My father worked on hydrogen vehicles for the US Post Office in the 70s; very little has changed since then because the problems are fundamental to the task -- trapping a very light, very small, highly reactive element in a mesh of much, much bigger molecules. It's like trying to catch mosquitoes with a fish net. The weight penalty of the storage tanks (whether they be conventional tanks or one of the solid-state storage devices that try to put the hydrogen into the interstitial gaps in the solid matrix) alone kills hydrogen vehicles for all practical purposes.

Sherwood, I see you arrived to trumpet the status quo nonsense.
Your description says absolutely nothing about the the topic.
Instead you toss out the tired mischaracteriation of transportation criticism.
One that fits the easy way to dismiss it.

"Packed uses – Packed trains - Thousand of cyclists with the numbers growing every day"

That would have zero impact on a fuel shortage here in the Portland region.

Declining supplies are from declining production brought about by the anti-car zealots such as you.
"People walking in nice new neighborhoods“?

What new neighborhoods?
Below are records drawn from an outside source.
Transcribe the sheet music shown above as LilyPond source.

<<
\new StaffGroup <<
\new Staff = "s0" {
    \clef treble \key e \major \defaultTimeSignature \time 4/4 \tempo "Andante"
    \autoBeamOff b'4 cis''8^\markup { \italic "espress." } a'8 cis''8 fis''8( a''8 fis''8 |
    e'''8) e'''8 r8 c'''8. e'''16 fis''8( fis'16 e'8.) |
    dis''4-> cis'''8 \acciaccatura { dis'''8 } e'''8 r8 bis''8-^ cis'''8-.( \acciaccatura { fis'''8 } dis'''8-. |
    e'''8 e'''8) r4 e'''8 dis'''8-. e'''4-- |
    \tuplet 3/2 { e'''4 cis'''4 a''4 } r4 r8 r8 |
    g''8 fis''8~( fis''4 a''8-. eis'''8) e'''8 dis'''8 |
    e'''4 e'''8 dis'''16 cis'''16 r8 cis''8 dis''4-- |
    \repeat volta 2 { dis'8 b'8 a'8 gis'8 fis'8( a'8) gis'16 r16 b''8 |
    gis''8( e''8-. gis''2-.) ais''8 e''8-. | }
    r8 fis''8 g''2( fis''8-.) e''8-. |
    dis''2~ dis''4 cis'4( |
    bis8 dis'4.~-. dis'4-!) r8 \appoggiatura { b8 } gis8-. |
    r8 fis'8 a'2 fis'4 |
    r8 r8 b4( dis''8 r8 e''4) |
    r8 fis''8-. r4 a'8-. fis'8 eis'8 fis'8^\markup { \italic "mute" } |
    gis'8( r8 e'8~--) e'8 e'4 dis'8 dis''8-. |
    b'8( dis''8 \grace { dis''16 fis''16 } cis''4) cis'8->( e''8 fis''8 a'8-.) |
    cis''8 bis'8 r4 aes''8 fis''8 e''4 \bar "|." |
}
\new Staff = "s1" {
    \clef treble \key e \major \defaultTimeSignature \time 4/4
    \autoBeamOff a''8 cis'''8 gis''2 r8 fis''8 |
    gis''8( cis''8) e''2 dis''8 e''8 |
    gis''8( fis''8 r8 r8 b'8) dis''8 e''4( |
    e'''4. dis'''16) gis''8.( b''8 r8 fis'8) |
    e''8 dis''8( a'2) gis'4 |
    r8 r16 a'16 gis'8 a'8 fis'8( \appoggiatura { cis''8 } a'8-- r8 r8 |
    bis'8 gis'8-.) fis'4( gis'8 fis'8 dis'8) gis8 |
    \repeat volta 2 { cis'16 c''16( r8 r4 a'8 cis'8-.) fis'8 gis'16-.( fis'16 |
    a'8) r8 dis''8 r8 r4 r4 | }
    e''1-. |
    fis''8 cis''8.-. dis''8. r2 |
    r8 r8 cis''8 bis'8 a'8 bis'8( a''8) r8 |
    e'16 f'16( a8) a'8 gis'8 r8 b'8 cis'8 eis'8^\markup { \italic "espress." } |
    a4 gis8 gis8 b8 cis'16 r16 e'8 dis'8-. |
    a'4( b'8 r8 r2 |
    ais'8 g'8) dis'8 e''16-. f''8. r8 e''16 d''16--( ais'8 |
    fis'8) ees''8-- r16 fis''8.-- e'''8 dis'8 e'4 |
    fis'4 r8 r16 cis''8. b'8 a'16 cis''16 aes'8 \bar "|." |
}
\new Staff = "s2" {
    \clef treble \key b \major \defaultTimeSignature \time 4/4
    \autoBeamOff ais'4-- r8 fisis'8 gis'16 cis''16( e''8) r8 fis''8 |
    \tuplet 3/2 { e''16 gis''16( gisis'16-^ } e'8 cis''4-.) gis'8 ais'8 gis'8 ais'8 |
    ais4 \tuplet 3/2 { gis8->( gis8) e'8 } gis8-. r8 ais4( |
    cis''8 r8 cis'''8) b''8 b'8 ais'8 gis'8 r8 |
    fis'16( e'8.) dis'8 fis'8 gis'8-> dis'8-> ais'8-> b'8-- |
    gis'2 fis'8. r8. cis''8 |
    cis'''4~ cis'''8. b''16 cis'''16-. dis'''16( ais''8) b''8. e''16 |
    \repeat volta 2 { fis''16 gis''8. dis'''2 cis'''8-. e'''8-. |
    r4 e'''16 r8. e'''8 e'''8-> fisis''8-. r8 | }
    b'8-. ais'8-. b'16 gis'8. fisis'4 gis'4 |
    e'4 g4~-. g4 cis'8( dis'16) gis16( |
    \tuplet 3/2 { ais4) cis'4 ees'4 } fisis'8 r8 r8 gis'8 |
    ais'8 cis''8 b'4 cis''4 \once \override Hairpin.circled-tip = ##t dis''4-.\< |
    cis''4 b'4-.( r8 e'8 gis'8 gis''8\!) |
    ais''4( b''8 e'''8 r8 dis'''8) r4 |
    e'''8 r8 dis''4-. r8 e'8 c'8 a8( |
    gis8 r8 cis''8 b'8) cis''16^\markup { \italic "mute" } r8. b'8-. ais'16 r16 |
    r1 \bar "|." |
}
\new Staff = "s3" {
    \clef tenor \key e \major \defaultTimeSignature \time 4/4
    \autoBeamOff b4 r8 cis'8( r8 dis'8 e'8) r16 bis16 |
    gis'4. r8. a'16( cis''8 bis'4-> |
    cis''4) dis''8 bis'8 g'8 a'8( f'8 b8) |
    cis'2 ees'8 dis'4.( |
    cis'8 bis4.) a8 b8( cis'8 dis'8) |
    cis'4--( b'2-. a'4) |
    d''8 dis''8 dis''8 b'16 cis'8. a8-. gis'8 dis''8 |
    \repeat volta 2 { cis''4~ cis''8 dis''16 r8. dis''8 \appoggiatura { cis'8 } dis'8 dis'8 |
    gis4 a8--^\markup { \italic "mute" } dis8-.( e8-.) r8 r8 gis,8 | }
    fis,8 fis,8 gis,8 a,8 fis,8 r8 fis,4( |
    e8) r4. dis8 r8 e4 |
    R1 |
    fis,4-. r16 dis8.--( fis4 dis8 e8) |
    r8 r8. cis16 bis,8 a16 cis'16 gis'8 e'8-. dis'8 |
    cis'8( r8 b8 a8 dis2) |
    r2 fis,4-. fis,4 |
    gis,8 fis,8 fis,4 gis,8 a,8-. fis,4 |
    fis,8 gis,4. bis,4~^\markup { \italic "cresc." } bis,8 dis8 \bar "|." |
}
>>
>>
The Pearl? Or how about that wonderful mini-city Cascade Station? The auto oriented big box strip mall.
This tried and failed mixed use TOD density approach is a fantasy as any substitute for the fuel supply demand.

Tigard looks just like the rest of the region,,,, Beaverton to Gresham, and Metro's chaos planning promises to make it all even more like LA (or Atlanta) every day while claiming they are avoding that very outcome. It's a way to never admit huge failures such as Cascade Station, SoWa and the Beaverton Round.

A few bucks spent painting bike lanes provides no measurable benefit to the regional trasnsportastion system.
And Portland doesn't top all the “best places” lists.